Supporters of Syria's President Bashar al-Assad shout slogans in Syria's northern city of Aleppo, March 27, 2011
Supporters of Syria's President Bashar al-Assad shout slogans in Syria's northern city of Aleppo, March 27, 2011

Anti-government protesters are calling for continued strikes as the country awaits an official address on the crisis soon by President Bashar al Assad. Analysts are expecting the president to announce an end to a decades-old emergency law.

In the northern port city of Latakia, streets were quiet as schools and businesses remained closed following a weekend of violence. Funerals of some of those killed in shootings Saturday were due to be buried Monday.

Syrian government TV accused foreign powers of inciting the recent wave of popular protests across the country and complained that Western media were exaggerating the extent of the unrest. Foreign journalists have been arrested, expelled, and several remain unaccounted for.

Witnesses reported that Syrian security forces fired tear gas Monday at thousands of demonstrators chanting anti-government slogans in the southern city of Daraa. Other witnesses claimed that security forces fired live ammunition, but Syrian TV denied the charges.

The TV also broadcast the testimonies of dozens of citizens vowing support for Assad. Several complained that Arab satellite TV channels were distorting news of protests and unrest in their country. One man even accused the U.S. and Israel of inciting recent unrest.

Sheikh Ismail Mohieddin said that Syria is calling on its citizens to stand together and to fight this American and Israeli plot, and prevent anything from causing division among the Syrian people.

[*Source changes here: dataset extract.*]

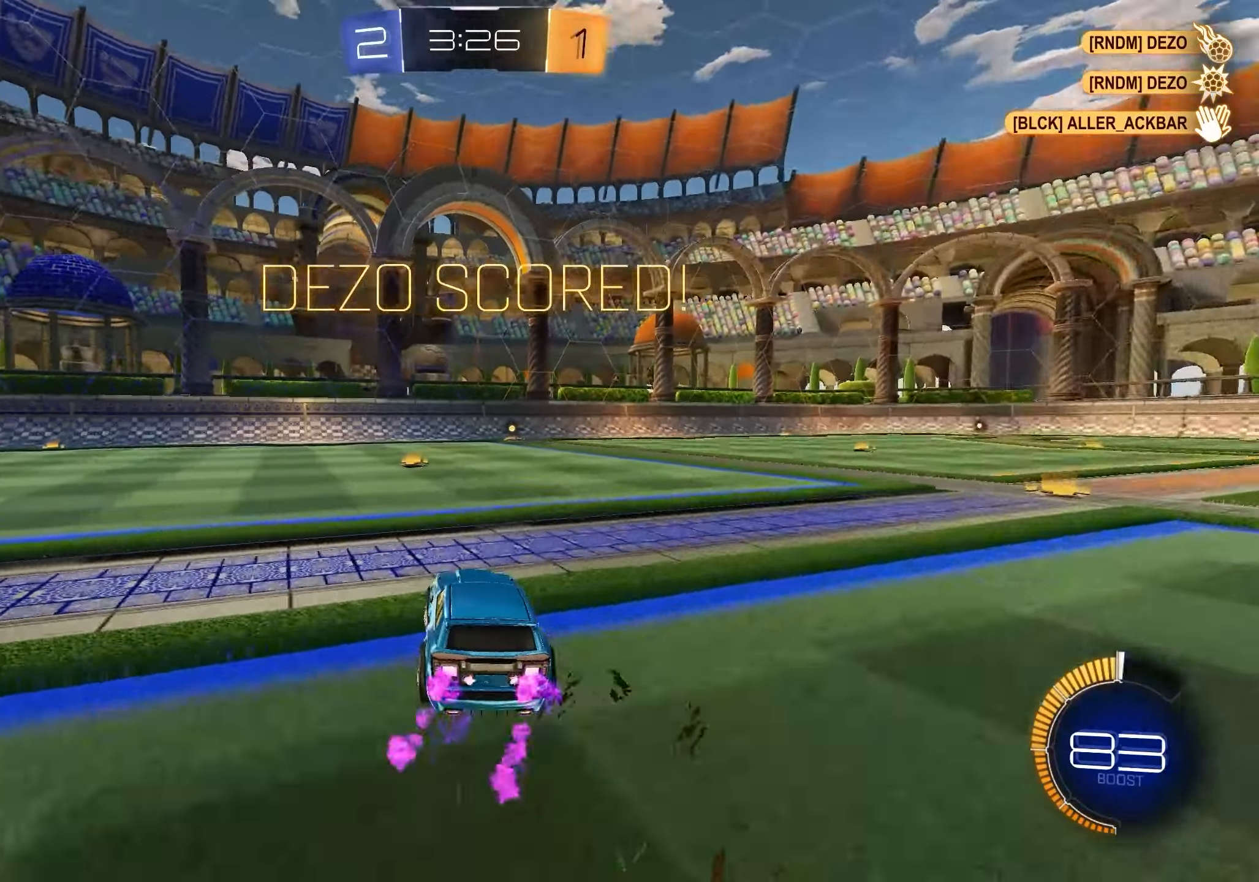
{"buttons": ["L1", "R2"], "left_stick": "left", "right_stick": "center", "events": []}
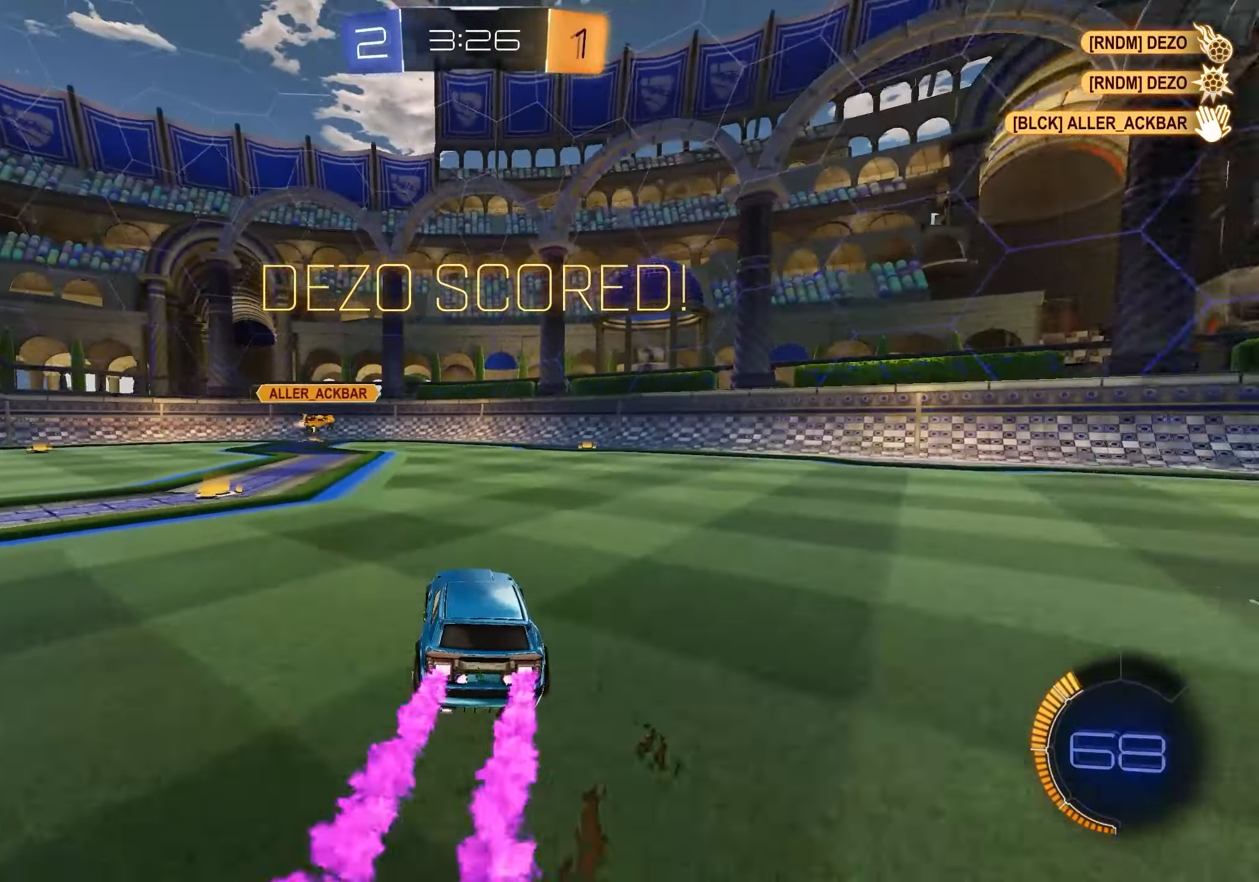
{"buttons": ["R2"], "left_stick": "left", "right_stick": "center", "events": [[233, "L1", "up"]]}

Assad’s top advisor, Buthaina Sha'aban, accused Islamic fundamentalists of being behind the violence, al Arabiya TV reports. Sha'aban told journalists recently that Assad would announce major reforms soon, including the lifting of an emergency law dating back to 1963.

Assad has remained silent since violence broke out ten days ago, leaving dozens dead and wounded in at least six Syrian towns and cities. Vice President Farouk Al-Shara told journalists early Monday that Assad would probably address the Syrian public soon.

Al-Shara said that Assad will address an important message within the next couple of days. He added that the message will reassure everyone.

Turkish Prime Minister Recip Tayyip Erdogan also told a press conference that he had spoken with Assad within the past three days and encouraged him to listen to popular demands.

Erdogan said that Assad’s closest advisor has announced a reform package and he hopes the measures are implemented in substance and not just in name. He stressed that he has asked Assad to address the public and announce those reforms in person, and hopes Assad will do so soon.

Meanwhile in Yemen, dozens of people reportedly were killed in the explosion of an arms factory in the southern province of Abyan. The explosion reportedly occurred as residents of the town of Jaar were looting the factory. Many bodies were burned beyond recognition.

Al Qaida rebels broke into the factory Sunday, stealing large quantities of arms and ammunition. The break-in occurred amid increasing divisions within the Yemeni army and an ongoing popular revolt against longtime President Ali Abdullah Saleh.